I am immensely proud to be the granddaughter and daughter of SDA medical missionaries. Growing up I internalized a sense of the importance of service. As kids we would go to the doors of the operating room, stand on our tippy toes and look in. I remember my grandfather doing surgeries, In the surgical suite, there is no interaction between doctor and patient but the way he worked spoke of his dedication to service; even in pure silence.

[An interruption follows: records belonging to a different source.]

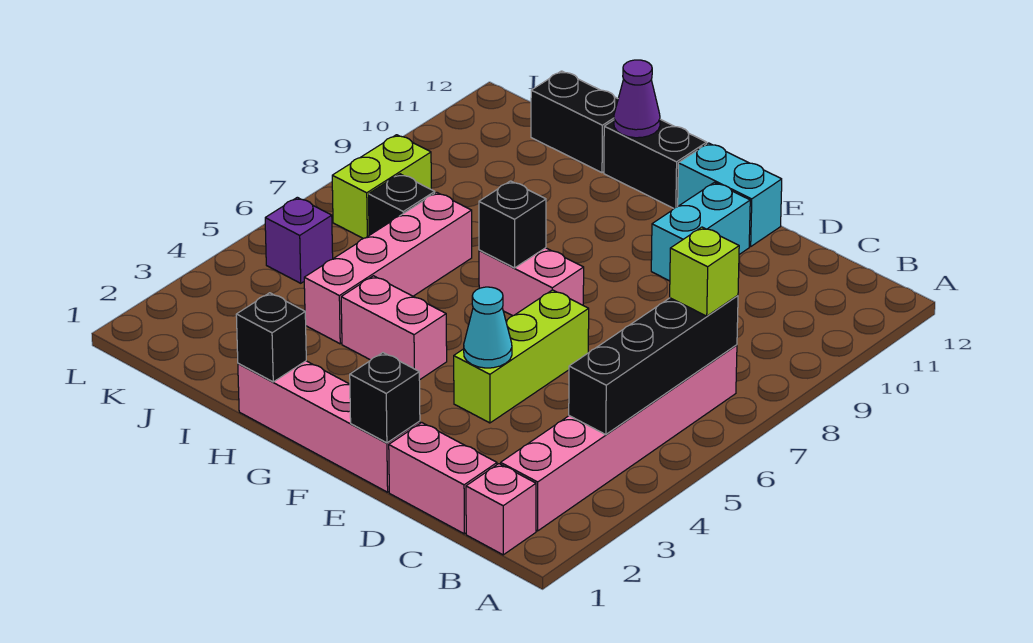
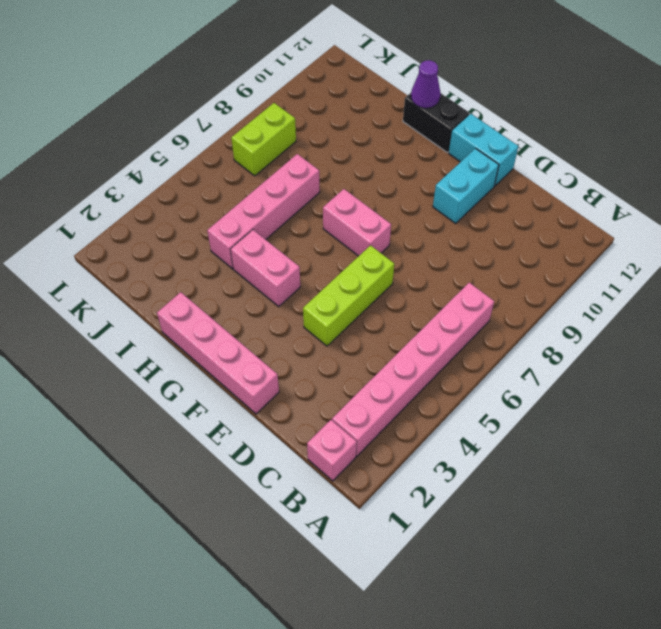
none -> pink 1x2 brick [389,423,497,534]
none -> black 1x2 brick [531,71,618,173]
none -> black 1x1 brick [369,174,435,235]

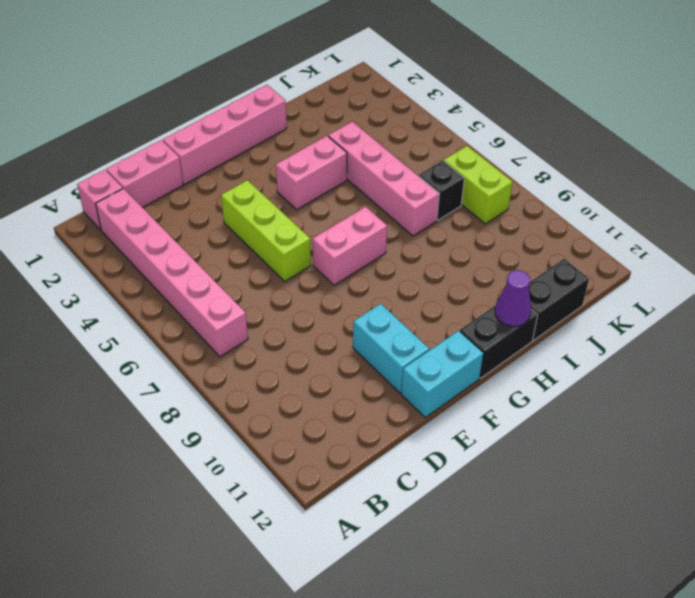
none -> purple 1x1 brick [265,197,333,283]
none -> black 1x4 brick [569,295,738,435]
none -> black 1x1 brick [350,353,420,443]

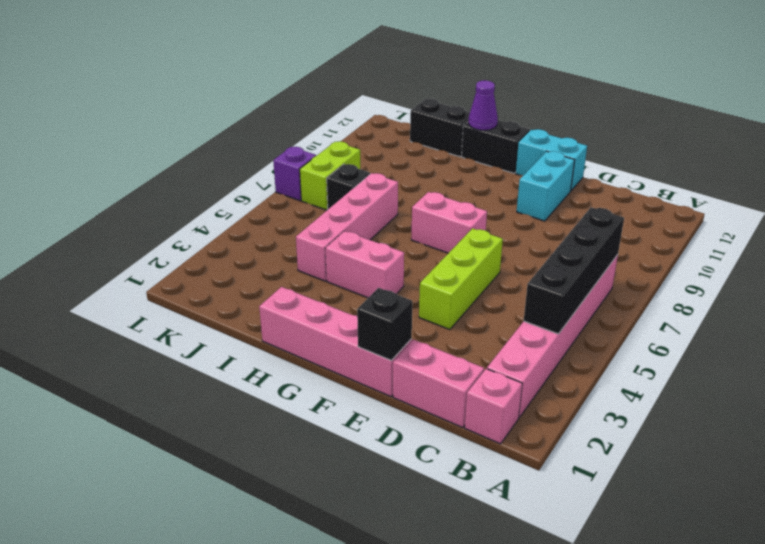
purple 1x1 brick [273,147,316,201] -> purple 1x1 brick moved to [265,197,333,283]
none -> cyan 1x1 cone [464,287,512,368]
none -> black 1x1 brick [479,181,546,268]
none -> black 1x1 brick [236,293,306,382]

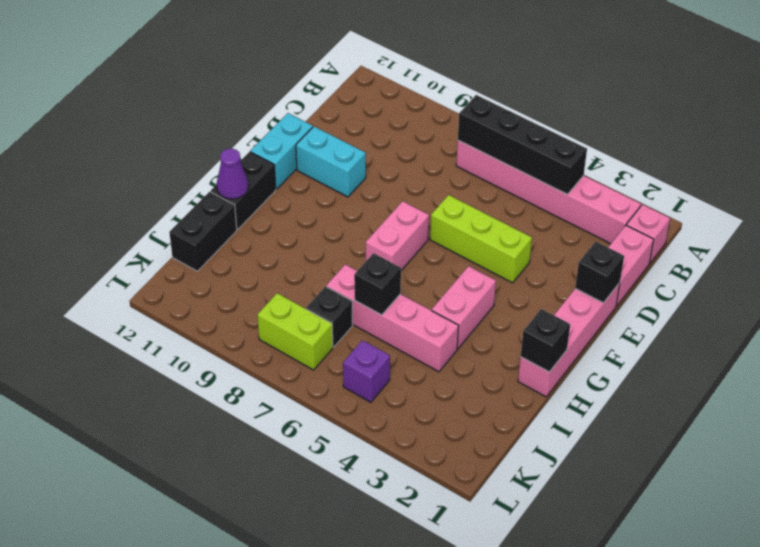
black 1x1 brick [354,253,401,315] -> black 1x1 brick moved to [479,181,546,268]
none -> cyan 1x1 cone [464,287,512,368]
none -> lime 1x1 brick [670,227,739,316]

(Mercy triumphs over judgment. James 2:13) #4

I find troubling all these connections between spirituality & business that we try to rationalize. The pay scale for church-related healthcare administrators runs from parts of to multiples of a million dollars. Our health “ministry” is not done at a cost to ourselves, as are education & pastoral ministries. Adventist grassroots support will dwindle because of this loss of “core of mission,” not over connecting “with our communities in ways we may or may not be comfortable with.” Adventist healthcare wants our full support, so it mouths phrases in common w/ traditional Adventist mission. Any peek into its finances shows the superficiality of such claims.


(Interested Friend) #5

It would be “fun” to be the recipient of a million or two $$ in salary, wouldn’t it?
In The Grip of Truth


(Ya Wei) #6

Spirituality should infuse every part of our business environment. We need to find solutions to our payment issues. We can let all our quality Heath Care managers go to work in other institutions whenever we want. We can put unqualified “low rent” Officers into their job managing Billion Dollar Enterprises or maybe second teachers or pastors without having the skills needed to execute the work effectively and enjoy the consequences of our decision as we see our health work implode. No Health Administrators should be employed who are not sold out to our Vision and Mission and thus commit their significant 6-7 figure resources back into the calling to take good news to the ends of the earth. In other words if we choose the right Officers who are men and women of integrity it should be irrelevant whether we pay 5-6 figure salaries to our Pastors or Teachers at standard rates of pay or 6-7 figure salaries to our Health Administrators at standard rates of pay as the job for everyone of us is to act justly ( pouring our resources big and small back into Gods work) walk humbly and love mercy. The solution: Choose Officers of integrity who will obey their Gospel calling. Standard rates of pay will then be irrelevant as all funds after education health and shelter needs will be returned to bless the needs of others who we love as ourselves. You are right we need ensure all our Officers are accountable in using all their resources to deliver good news. Paying standard rates of pay then ceases to be an issue. We need all hands on deck to share the love of God with the whole world. We need to be careful the love of money ( love of our money or the money of those who earn more than us ) which is the root of all evil does not divert our attention away from our primary job which is taking Gods good news to the ends of the earth.


(Ya Wei) #7

It is fun to create divisions amongst us by stirring up dissension due to the different standard pay rates between pastors teachers and health care administrators. But this fun serves to damage and wound the family of faith which the Prince of this World wants us to do rather than having real fun in following our Lord to be radical healers who build the Kingdom of God here and now. We are judged by how much we keep back from giving to Gods work not how much we earn as Jesus lovingly showed us with the story of the widows mite. Let us have our fun as we create harmony in the family of God rather than have fun creating dissension wherever the opportunity arises. Blessed are the peacemakers, for they will be called children of God.